A fleet fuel card can help managers stay on top of fuel efficiency. Here are three rules for maximizing the fuel efficiency of your fleet.
The way your drivers handle their trucks on the road is a key factor in achieving fuel efficiency. While you want drivers to be efficient with their time and arrive at their destination as quickly as possible, driving at high speeds only reduces fuel economy. Shifting to higher gears also increases the amount of fuel that is used by a truck. Online reporting tools from your fleet fuel card enables you to see the fuel economy of the each of the vehicles in your fleet. This makes it easier to hold drivers accountable for how they operate their vehicles and for achieving fuel efficiency goals.
Taking care of basic, daily maintenance goes a long way to helping with fuel economy. For example, tire pressure levels should be checked every day because driving with all tires underinflated results in a significant drop in fuel economy. Keep in mind that trailer tires have a larger effect on fuel economy, so it’s important to make sure they are included in regular inspections.
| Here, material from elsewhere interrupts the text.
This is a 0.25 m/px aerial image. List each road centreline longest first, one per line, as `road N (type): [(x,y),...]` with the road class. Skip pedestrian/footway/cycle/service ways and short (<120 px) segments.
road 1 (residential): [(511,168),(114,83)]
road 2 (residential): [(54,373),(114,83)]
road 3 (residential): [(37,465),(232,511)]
Engine operating conditions also impact fuel performance. In fact, for every 30 degree drop in lube temperature there is a one percent drop in fuel economy. Make sure coolant and lubricant oil are operating at ideal temperatures before your trucks head out for a long haul.
Work with drivers to carefully plan the routes your trucks are taking to reach their destinations. Operating in hilly and mountainous terrain forces your trucks to expend more energy, resulting in lower fuel efficiency. Also, keep in mind that east to west routes face near continuous head winds and crosswinds while north to south routes typically use less fuel. It is also important to route trucks around traffic congestion because idling is also costly. Every hour of idle time during a long-haul operation decreases fuel efficiency by one percent. Fuel stops should also be planned into the route. Use a fleet fuel card that is accepted at a wide range of locations so that drivers don’t have to waste fuel searching for a place to gas up.